I hear that for named pipes, writes that are smaller than about 512bytes are atomic (the writes won't interleave).

Is there a way to increase that amount for a specific named pipe?

something like:

mkfifo mynamedpipe --buf=2500

Supposedly this is the full documentation:
http://www.gnu.org/software/coreutils/manual/html_node/mkfifo-invocation.html#mkfifo-invocation

man mkfifo takes me to that page.

Best Answer

A fifo file is just a type of file which when opened for both reading and writing instantiates a pipe like a pipe() system call would.

On Linux at least, the data that transits though that pipe is not stored on the file system at all (only in the kernel as kernel memory). And the size attribute of the fifo file is not relevant and is always 0.

On Linux, you can change the size of a pipe buffer (whether that pipe has been instantiated with pipe() or via opening a fifo file) with the F_SETPIPE_SZ fcntl(), though for unprivileged users, that's bound by /proc/sys/fs/pipe-max-size. Any of the writer or reader to the pipe can issue that fcntl() though it makes more sense for the writer to do it.

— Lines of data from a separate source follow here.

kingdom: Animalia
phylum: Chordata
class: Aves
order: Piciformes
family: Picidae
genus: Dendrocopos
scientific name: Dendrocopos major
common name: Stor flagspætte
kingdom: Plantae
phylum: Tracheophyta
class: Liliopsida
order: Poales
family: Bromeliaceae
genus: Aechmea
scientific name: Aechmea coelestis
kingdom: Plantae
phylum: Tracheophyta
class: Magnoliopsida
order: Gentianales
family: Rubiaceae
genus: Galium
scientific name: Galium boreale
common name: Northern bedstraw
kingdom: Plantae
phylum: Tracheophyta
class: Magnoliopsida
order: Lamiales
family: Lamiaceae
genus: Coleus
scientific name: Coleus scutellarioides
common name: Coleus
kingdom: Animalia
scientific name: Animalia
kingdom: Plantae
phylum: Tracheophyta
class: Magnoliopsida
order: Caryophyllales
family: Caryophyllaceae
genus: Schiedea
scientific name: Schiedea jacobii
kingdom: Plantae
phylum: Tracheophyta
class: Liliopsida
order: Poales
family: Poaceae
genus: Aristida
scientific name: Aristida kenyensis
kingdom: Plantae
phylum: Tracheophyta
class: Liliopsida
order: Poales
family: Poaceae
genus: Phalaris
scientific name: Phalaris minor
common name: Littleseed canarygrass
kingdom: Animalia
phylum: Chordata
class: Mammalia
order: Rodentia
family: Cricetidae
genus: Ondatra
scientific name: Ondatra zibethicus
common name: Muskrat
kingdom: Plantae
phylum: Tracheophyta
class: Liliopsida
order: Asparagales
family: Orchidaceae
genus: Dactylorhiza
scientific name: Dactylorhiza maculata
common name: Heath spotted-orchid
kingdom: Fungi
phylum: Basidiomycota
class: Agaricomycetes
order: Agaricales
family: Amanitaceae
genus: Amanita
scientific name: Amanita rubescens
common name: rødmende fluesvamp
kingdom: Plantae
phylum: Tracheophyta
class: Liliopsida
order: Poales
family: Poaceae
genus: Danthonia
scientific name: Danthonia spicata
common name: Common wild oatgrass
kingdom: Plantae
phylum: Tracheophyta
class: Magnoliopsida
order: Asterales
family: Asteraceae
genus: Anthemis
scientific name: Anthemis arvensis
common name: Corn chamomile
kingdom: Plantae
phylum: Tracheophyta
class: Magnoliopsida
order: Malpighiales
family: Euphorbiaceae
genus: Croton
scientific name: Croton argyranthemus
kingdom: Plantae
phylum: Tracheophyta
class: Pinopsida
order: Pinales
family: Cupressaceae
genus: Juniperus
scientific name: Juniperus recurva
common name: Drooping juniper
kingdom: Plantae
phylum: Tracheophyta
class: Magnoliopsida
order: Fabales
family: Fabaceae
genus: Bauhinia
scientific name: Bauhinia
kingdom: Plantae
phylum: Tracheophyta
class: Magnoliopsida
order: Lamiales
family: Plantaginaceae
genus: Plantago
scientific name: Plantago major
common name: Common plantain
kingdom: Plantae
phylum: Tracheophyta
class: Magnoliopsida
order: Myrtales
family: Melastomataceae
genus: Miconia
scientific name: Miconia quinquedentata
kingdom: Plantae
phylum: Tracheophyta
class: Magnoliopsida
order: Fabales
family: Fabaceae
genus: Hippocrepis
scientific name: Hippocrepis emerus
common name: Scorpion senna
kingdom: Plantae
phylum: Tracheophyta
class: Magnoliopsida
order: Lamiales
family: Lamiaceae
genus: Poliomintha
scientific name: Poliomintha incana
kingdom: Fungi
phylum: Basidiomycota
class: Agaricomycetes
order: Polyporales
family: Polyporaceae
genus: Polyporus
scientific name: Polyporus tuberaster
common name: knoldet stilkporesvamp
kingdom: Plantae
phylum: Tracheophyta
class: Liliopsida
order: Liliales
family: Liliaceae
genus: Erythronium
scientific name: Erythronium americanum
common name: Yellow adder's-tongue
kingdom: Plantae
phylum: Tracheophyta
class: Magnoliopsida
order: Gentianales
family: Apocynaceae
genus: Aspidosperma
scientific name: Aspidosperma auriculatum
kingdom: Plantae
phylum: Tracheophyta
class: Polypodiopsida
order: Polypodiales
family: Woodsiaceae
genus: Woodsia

In the case of a named pipe, you'd need to do that for each pipe instantiated though the fifo file.

$ mkfifo fifo
$ exec 3<> fifo # instantiate the pipe
$ seq 20000 > fifo
^C  # seq hangs because it's trying to write more than 64KiB
$ exec 3<&- 3<> fifo # close the first pipe and instantiate a new one
$ (perl -MFcntl -e 'fcntl(STDOUT, 1031, 1048576)'; seq 20000) > fifo
$ # went through this time

Above, I used perl to issue the fcntl(), harcoding the value of F_SETPIPE_SZ (1031 on my system).